The picture should look serene, but I find it unsettling; maybe that’s because, all the time now, Scarlet is bombarding me with horror stories: Grace and William Starling are found dead in their £3 million Surrey home; police are not looking for anyone else in connection with the case. I stare at a photograph of their wedding day. Can you tell that something’s wrong? Grace looks into the camera lens, her eyes soft, her cheeks dimpled, and handsome William gazes at her—a gentle conscientious lover’s gaze. Nothing to suggest the cocktail of hurt and resentment and suspicion that leads to a killing. Three days later and Jordan Freeman sends his nineteen-year-old girlfriend, Kelly Wallis, a text: luv u babe and this is my promise—I aint going to hit u ever again. were the best babe. But that night he breaks into Kelly’s family home and strangles her with a length of wire cable. Two days after that Darren Lott texts his twenty-two-year-old girlfriend Samantha McFadden explaining that he’s going to Scotland for the weekend, but he never leaves Liverpool. Instead, on Saturday evening he waits outside Samantha’s flat until she leaves for work at a local bar, and he stabs her seventeen times before dragging her body into the boot of his car and driving off. It’s practically every day, an endless catalog of women killed by men they know.
I’m in the bookshop, reading up on all this, when the news comes in that, in York, Chloey Percival has died. For some reason I’d thought she would pull through, and even become a spokeswoman against domestic violence. But now I’m heavy inside, thinking that her death, after all, came with a sickening inevitability, and I feel brought down by the constant litany of hate—by Chloey’s death and Belle’s death. I switch off my laptop—I can’t bear to read all the venom and outrage that will be on Controlling Men.

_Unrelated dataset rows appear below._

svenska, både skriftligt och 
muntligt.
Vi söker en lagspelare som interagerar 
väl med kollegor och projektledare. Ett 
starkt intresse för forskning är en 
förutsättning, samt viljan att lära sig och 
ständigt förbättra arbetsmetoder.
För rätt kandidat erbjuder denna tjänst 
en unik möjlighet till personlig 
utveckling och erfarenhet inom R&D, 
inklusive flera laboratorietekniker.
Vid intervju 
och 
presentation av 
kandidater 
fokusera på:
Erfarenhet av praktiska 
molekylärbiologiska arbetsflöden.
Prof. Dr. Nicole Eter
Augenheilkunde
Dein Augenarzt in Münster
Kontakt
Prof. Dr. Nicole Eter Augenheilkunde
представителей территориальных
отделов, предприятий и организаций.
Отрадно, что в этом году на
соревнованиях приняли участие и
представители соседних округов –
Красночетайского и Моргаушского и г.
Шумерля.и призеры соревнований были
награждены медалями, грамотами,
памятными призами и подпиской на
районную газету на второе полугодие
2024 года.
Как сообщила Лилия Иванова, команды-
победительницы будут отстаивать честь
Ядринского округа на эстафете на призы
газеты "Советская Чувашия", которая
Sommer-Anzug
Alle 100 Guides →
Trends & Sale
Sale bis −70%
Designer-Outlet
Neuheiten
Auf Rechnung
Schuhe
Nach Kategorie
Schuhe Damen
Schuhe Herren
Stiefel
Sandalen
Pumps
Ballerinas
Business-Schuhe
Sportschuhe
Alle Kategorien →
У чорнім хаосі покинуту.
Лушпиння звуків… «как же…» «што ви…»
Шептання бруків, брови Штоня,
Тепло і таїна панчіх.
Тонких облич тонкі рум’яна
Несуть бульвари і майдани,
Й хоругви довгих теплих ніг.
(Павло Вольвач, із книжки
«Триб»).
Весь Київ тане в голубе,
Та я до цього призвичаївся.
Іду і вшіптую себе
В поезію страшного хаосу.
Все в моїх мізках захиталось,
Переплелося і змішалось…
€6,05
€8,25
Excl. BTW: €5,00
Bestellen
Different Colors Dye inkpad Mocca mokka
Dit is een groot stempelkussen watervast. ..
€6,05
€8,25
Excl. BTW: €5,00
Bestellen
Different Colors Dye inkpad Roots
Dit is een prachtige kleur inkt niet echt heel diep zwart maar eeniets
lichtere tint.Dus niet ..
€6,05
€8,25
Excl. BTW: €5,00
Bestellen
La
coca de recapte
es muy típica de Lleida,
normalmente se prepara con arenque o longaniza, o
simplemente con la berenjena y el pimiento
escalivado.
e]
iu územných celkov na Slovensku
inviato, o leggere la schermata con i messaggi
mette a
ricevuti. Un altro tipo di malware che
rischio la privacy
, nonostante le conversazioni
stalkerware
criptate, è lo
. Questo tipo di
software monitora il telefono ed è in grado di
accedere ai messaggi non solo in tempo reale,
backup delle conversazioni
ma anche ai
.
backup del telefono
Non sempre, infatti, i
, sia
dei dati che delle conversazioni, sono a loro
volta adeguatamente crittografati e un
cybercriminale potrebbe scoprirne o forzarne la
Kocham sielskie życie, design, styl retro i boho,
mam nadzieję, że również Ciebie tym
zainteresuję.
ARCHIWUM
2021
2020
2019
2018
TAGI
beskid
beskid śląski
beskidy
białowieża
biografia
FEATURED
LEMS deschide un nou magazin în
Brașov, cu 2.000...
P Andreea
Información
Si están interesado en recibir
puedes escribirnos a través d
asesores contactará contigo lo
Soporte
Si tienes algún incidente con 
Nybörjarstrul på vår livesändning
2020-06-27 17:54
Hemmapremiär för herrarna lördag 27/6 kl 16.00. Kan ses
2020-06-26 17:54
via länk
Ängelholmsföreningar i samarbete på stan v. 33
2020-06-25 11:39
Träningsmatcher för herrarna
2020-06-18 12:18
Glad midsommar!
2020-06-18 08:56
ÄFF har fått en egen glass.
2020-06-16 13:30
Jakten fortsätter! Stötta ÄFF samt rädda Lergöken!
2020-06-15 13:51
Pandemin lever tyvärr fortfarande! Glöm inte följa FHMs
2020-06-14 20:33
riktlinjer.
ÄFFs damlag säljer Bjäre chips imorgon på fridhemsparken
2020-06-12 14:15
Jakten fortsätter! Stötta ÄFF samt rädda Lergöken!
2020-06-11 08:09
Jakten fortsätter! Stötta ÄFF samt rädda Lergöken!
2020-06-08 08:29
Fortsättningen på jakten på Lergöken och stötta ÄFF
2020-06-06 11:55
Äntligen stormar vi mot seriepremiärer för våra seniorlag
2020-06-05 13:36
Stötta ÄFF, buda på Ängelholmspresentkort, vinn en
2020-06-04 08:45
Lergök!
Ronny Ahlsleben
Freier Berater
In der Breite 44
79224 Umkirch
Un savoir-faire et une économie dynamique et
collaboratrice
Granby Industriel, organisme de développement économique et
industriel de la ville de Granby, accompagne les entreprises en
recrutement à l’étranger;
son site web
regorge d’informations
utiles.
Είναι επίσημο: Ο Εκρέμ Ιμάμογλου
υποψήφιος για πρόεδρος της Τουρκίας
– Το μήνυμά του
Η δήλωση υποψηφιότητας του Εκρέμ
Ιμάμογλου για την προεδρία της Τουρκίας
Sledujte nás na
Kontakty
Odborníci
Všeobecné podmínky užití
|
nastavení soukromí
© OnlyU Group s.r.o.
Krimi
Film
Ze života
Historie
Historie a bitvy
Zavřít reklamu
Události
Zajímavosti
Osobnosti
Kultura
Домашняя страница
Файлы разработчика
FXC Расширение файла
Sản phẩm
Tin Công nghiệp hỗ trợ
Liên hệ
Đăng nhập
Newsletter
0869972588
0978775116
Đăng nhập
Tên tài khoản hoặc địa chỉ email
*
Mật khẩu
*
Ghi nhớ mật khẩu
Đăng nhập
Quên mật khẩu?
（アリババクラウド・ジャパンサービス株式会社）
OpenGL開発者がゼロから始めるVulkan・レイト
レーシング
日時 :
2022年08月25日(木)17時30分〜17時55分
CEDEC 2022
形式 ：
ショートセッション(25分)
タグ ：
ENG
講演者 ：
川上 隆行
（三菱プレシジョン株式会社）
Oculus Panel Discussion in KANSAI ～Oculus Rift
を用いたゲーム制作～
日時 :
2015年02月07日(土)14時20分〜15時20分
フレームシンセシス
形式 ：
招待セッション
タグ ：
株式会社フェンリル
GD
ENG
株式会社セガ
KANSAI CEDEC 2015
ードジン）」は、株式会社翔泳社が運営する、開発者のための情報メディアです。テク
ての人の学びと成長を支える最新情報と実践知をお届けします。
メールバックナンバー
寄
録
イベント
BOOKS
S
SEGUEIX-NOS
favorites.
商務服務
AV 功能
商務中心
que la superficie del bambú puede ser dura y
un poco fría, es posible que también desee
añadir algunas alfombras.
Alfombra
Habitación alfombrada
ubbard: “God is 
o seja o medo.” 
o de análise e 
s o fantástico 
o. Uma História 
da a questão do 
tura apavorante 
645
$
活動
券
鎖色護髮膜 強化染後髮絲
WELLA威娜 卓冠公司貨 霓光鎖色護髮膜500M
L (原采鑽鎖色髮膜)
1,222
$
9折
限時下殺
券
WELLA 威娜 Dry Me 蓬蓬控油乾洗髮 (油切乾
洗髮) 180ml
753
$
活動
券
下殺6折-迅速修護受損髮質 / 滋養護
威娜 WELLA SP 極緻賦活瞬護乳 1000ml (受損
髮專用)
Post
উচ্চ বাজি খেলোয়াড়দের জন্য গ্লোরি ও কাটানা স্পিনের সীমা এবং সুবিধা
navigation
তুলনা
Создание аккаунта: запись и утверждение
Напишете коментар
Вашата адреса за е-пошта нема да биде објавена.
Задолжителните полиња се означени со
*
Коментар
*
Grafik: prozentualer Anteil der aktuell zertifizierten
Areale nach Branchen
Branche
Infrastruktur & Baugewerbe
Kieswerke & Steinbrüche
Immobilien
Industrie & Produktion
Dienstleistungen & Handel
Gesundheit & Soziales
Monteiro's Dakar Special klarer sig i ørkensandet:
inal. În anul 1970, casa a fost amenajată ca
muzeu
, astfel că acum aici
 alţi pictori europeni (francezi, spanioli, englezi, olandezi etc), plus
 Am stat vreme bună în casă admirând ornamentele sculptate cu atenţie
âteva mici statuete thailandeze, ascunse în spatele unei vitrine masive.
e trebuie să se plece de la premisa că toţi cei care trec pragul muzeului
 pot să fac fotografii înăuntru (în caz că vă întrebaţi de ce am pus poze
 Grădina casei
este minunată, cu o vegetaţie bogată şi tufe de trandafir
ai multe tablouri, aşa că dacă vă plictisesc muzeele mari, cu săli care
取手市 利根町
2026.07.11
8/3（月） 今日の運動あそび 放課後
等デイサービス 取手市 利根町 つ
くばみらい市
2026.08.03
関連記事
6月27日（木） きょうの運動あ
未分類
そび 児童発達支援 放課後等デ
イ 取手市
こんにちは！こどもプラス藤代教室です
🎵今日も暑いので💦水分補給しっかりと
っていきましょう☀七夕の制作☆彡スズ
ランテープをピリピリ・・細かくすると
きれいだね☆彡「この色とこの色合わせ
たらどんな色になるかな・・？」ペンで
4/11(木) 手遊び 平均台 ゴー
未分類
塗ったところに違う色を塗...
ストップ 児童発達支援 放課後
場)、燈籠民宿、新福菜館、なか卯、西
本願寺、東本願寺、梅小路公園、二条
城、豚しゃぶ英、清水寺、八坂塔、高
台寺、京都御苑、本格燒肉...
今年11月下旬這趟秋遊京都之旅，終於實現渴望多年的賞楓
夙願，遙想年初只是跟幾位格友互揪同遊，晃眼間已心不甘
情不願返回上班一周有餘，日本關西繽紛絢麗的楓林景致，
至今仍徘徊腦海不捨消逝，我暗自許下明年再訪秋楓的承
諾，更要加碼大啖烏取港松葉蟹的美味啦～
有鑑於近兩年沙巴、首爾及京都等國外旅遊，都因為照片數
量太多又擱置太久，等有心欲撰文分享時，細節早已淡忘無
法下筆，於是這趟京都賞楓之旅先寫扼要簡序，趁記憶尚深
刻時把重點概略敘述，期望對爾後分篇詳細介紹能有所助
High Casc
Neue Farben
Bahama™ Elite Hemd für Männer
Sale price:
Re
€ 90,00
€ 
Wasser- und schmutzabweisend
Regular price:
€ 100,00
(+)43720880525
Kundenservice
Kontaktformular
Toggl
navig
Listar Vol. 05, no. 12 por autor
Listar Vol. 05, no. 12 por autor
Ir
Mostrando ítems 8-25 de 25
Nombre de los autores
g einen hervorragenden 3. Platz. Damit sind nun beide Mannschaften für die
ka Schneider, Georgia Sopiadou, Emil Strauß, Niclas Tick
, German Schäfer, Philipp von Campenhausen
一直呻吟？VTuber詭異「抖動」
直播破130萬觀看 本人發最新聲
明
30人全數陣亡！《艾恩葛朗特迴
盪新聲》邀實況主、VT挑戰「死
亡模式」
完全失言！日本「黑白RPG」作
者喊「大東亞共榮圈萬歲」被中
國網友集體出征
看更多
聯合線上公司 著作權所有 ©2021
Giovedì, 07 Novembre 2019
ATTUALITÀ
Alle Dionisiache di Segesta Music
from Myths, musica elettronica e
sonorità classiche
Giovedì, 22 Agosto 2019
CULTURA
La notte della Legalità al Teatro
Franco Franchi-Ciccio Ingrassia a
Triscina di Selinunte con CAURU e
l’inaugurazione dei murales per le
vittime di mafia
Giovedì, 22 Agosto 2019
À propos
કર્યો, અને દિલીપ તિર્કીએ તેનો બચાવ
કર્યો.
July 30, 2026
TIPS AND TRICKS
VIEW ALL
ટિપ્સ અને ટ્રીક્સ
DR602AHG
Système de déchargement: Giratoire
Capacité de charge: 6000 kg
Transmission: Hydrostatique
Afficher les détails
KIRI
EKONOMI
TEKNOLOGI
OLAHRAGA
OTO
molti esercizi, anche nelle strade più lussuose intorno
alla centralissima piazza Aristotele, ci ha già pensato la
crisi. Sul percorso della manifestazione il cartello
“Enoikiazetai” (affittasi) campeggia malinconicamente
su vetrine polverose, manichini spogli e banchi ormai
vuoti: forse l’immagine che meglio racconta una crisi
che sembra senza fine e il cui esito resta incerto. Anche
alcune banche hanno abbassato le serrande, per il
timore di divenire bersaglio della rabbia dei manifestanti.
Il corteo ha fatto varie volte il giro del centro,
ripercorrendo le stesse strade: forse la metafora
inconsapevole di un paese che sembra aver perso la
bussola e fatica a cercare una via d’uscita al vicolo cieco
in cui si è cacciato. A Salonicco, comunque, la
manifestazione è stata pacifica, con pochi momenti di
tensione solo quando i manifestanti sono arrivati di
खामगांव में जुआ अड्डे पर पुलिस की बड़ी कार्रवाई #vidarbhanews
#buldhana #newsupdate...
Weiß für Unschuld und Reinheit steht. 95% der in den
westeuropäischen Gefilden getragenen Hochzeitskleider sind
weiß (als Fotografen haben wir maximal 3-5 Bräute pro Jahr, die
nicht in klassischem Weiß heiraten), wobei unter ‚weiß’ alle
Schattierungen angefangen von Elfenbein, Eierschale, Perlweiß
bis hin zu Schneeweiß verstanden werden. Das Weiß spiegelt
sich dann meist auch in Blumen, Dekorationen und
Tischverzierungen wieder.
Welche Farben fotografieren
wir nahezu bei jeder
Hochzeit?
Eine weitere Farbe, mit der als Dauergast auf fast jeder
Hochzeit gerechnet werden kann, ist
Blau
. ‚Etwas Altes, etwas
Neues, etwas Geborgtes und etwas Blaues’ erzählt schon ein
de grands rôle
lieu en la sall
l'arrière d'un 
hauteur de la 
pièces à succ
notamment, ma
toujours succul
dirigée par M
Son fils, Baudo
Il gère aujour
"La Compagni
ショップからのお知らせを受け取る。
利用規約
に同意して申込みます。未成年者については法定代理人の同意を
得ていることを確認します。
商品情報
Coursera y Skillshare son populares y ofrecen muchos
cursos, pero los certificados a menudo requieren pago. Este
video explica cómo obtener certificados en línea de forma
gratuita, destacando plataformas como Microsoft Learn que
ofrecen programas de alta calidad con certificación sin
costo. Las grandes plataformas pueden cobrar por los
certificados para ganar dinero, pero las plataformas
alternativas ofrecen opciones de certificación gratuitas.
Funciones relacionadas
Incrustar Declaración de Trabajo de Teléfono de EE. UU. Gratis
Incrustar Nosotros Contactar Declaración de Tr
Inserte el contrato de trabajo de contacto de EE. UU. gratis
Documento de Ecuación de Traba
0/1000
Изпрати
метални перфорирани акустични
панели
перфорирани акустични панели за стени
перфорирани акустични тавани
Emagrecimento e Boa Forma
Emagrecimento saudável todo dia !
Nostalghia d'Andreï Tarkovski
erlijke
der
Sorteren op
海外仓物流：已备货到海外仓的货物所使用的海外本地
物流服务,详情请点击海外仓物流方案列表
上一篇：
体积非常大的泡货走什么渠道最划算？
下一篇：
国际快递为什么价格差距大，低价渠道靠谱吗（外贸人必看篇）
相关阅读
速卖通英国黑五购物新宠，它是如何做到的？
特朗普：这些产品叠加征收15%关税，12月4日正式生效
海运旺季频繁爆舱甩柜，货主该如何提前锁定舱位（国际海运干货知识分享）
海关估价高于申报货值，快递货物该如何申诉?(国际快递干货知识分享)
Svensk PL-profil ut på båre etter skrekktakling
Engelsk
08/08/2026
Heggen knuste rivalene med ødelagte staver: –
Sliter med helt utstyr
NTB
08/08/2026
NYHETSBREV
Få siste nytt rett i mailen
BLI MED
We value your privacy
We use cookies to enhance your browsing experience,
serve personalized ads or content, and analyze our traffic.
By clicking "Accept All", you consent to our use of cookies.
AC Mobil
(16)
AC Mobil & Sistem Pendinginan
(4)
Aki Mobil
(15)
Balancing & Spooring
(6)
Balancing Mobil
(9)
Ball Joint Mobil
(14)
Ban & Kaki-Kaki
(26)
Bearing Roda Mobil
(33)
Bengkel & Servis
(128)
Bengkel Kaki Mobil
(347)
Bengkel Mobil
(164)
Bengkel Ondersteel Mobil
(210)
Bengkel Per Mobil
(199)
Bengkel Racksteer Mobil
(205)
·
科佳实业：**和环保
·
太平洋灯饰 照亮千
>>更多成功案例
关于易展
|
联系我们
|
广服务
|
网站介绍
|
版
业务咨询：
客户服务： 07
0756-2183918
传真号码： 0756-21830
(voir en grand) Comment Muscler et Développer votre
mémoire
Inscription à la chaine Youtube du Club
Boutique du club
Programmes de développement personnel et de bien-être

At the other end of the shop Daphne, who is back from Denmark, is sprawled at her desk, and she calls across the empty space: “So I went on an internet date last night, nice guy—had a beard though, sixtyish, shortish, and he did all the talking, bit intense, but keen . . .”
“What does he do, like for a job?” I’m doing my best to sound interested.
“He went on and on about it. Works in marketing at a pharmaceutical company . . .”
“With a beard?”
“I know. . . . But, get this, he had read two of my books in preparation for the date . . . and had googled me in massive detail, looking up stuff about Saskatchewan.”
“Be careful, he might be obsessive. Men like that can be dangerous.”
“Callie, stop worrying. You mustn’t let your friend’s death make you paranoid. Most people are decent and good, you know . . . the bad apples are rare exceptions. It’s important to trust people, otherwise you turn cynical and unhappy.”
“Daphne! You need to listen to me . . . I know more about this than you do!”
Then, I can’t help it, I start to cry—large, heavy tears like raindrops sliding down my cheek, my nose running, my shoulders heaving, and I can’t stop. Daphne sprints over, saying, “Sweetness, sweetness—what is it? What’s the matter? Here, let me find some tissues.”